While the definition of what it means to speak your client’s language will vary from client to client, there are some general guidelines and best practices to keep in mind with all of your client interactions.

Talking to Your Clients

Talking-to-Your-Elder-Law-Clients.pngFirst and foremost, you’ll need to become skilled at presenting complex legal issues in a straightforward manner. As you’re increasingly exposed to the topics and terms inherent to elder law, they’ll become second nature to you. But it’s important to remind yourself that your clients are likely starting the process of estate planning with very little knowledge — or none whatsoever — of the process.

When it comes to planning there will be a lot of new information and terminology for your clients to digest and it’s up to you to make these topics less intimidating. Potential and existing clients (and any family members involved in their estate planning) won’t find you genuine or relatable if you’re constantly talking over their heads with legal jargon.

Stored data:

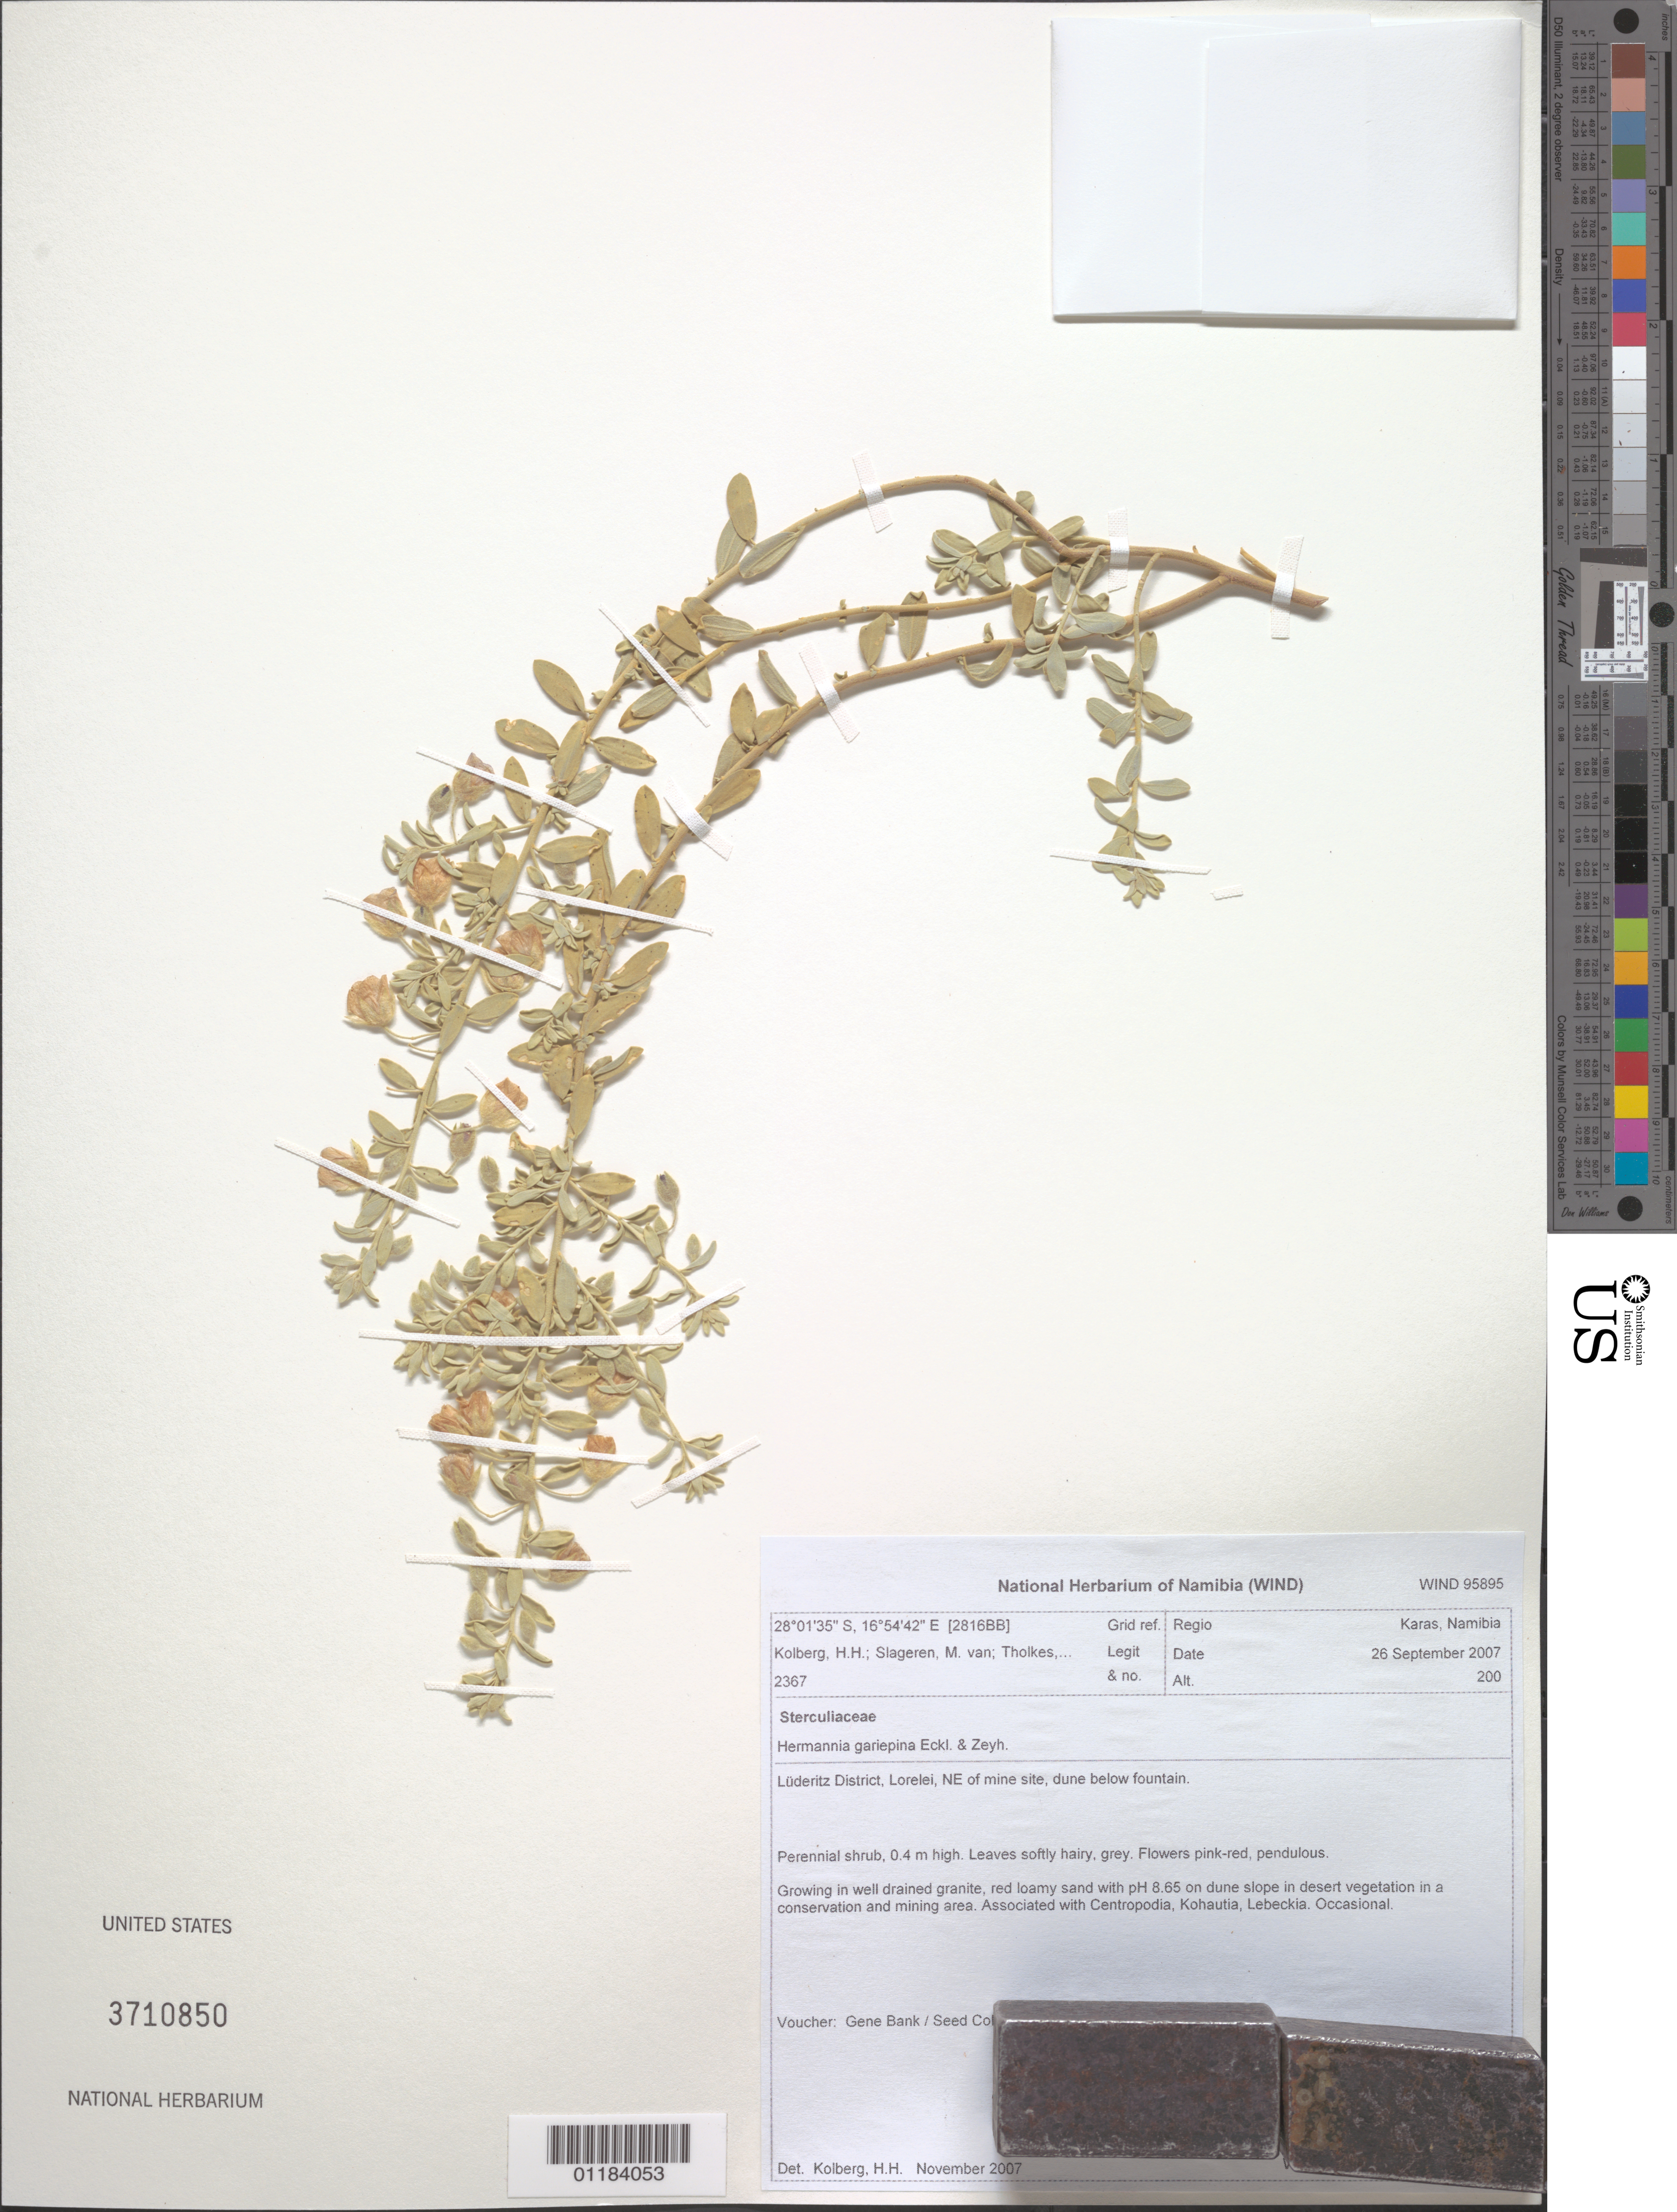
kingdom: Plantae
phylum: Tracheophyta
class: Magnoliopsida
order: Malvales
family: Malvaceae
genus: Hermannia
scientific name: Hermannia gariepina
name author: Eckl. & Zeyh.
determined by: Kolberg, H. H.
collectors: H. H. Kolberg, M. Slageren & T. Tholkes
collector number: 2367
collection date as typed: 26 September 2007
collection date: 2007-09-26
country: Namibia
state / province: Karas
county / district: Luderitz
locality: Lorelei, NE of mine site, dune below fountain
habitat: well drained granite, red loamy sand with pH 8.65 on dune slope in desert vegetation in a conservation and mining area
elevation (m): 200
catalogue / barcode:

* **Task requirements**
- 1) List every word in the text about talking with clients that ends in the letters "ly", in the order they appear.
- 2) Revise the part of the records that opens with the line containing "locality: Lorelei, NE" and closes with the final line of the records, replacing "catalogue" with "catalog" and leaving everything else unchanged.
The records have no connection to the text about talking with elder law clients.

* **Responses for each task**
- 1) increasingly, likely, family, constantly

- 2)
locality: Lorelei, NE of mine site, dune below fountain
habitat: well drained granite, red loamy sand with pH 8.65 on dune slope in desert vegetation in a conservation and mining area
elevation (m): 200
catalog / barcode:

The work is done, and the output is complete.